Frustrated with long waits to get an appointment with your doctor, and short visits when you finally get there? Some doctors offer concierge services for just $60 to $75 per month, or $720 to $900 a year. These doctors generally keep their practices a bit larger than doctors who charge $2,000 to $4,000 a year for concierge services.
So-called direct primary care offers same-day appointments and longer visits, and it may also include tests in the office for no extra charge, plus discounts on prescription drugs, x-rays and lab work. Concierge medicine can also help you monitor care for an aging parent from a distance.
Search for concierge and direct primary care doctors through the American Academy of Private Physicians or through Access Healthcare Direct.
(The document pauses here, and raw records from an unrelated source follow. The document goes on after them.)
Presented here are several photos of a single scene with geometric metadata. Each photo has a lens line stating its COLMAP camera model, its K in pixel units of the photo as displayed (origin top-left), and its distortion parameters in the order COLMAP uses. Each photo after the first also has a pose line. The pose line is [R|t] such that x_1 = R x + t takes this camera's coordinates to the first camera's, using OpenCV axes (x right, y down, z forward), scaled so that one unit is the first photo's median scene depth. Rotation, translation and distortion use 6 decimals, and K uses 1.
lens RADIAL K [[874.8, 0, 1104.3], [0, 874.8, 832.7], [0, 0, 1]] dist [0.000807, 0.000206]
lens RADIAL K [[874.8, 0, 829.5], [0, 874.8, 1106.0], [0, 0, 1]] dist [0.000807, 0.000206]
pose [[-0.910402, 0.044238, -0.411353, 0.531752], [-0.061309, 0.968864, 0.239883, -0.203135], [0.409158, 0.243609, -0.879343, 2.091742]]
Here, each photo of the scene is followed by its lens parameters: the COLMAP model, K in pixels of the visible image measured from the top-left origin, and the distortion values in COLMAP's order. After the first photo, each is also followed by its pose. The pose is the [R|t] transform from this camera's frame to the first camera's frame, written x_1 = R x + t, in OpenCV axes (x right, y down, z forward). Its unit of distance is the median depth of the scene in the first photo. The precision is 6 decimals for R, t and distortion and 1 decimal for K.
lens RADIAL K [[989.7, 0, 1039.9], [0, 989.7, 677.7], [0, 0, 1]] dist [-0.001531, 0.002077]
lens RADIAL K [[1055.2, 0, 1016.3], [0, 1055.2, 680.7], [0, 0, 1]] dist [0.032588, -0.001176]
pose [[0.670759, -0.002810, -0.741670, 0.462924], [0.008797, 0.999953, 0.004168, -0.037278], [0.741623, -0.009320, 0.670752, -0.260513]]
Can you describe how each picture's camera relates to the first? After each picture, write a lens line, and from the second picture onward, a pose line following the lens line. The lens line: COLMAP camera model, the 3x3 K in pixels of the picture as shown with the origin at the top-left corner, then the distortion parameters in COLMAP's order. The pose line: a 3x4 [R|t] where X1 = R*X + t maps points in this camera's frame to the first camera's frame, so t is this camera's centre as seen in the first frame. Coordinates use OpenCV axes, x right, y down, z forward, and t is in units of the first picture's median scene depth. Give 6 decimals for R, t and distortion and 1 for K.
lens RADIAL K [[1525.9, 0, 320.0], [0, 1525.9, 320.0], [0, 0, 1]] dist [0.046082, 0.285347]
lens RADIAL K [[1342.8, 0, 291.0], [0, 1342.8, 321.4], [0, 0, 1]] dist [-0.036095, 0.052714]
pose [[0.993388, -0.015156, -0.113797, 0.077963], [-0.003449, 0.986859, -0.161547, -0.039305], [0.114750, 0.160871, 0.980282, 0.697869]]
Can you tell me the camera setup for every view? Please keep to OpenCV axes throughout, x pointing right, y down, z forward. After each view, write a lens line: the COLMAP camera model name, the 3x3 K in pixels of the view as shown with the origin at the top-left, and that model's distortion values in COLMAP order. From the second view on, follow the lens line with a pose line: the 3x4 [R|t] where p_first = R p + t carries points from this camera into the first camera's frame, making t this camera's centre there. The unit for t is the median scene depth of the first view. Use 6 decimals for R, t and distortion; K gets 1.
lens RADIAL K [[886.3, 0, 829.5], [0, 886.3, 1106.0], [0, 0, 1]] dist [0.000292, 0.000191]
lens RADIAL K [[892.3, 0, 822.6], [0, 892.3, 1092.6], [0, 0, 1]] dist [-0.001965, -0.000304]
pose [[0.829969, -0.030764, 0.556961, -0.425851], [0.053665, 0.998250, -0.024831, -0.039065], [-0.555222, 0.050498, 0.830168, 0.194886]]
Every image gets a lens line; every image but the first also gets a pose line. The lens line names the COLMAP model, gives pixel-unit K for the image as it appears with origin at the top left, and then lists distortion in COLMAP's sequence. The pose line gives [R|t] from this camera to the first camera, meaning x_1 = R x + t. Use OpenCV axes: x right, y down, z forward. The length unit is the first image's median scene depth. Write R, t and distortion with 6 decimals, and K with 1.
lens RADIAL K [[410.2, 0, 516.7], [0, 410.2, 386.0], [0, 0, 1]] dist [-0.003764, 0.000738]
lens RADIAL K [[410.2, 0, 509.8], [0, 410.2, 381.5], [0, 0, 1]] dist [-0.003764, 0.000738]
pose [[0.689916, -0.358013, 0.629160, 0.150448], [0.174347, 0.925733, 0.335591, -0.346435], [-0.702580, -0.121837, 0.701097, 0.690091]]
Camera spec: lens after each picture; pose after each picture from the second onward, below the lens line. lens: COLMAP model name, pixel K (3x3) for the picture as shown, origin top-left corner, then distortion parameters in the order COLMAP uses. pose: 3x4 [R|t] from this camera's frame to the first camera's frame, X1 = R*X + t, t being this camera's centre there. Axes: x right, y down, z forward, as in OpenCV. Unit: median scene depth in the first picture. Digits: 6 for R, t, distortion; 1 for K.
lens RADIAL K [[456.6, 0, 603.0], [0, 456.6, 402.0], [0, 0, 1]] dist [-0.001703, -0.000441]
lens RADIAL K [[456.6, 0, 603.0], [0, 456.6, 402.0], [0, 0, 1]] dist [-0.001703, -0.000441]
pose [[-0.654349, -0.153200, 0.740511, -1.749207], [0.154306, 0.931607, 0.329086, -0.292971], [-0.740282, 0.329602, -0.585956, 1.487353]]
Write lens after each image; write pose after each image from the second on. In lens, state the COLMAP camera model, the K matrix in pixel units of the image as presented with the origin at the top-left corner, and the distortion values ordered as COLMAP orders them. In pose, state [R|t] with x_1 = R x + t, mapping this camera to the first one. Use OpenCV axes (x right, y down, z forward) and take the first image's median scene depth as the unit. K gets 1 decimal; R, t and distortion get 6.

SEE ALSO: Ways to Spend Less on Prescription Drugs
You can fill your whole summer with baseball for less than $1,000 if you buy season tickets to a minor-league team. For example, season tickets to the Danville, Va., Braves (the rookie team for the Atlanta Braves) cost $131 for adults and $105 for youth and senior citizens, so a family of four can go to all 34 home games for less than $500. Add four grandparents and you'll pay $892. (See www.milb.com for links to all minor-league teams.)
When you invest in a Kickstarter project, you don't receive equity in the venture. However, backers typically receive rewards in exchange for their support, and if you kick in $1,000, you can get some pretty cool stuff. A recent campaign to bring back the popular TV series "Mystery Science Theater 3000" offered donors who pledged $1,000 two VIP tickets to MST3K's New York City premiere and cast party. Kickstarter campaigns are all-or-nothing, so if the project fails to meet its funding goal, you won't be charged.
SEE ALSO: Raise Money for Your Cause Via Crowdfunding
For $1,000, you may be able to contribute to a Community Foundation's General Fund, which is a great way to help out a lot of very small charities in your city. To find a local foundation, use Community Foundation's locator tool.
Giving shares in a public company is a great way to introduce kids to the markets. With $1,000, you can give shares worth $50 to 20 kids. If the recipients are younger than age 18, you’ll need to set up a custodial account. Several low-cost brokerage firms, including TD Ameritrade, offer custodial accounts with low minimums, no annual fees and low (or no) commissions. Alternatively, you can use SparkGift, a Web site that lets you buy fractional shares in more than 6,000 investments, including individual stocks. SparkGift will create a gift certificate. The cost is $2.95 per transaction plus 3% of the gifted amount.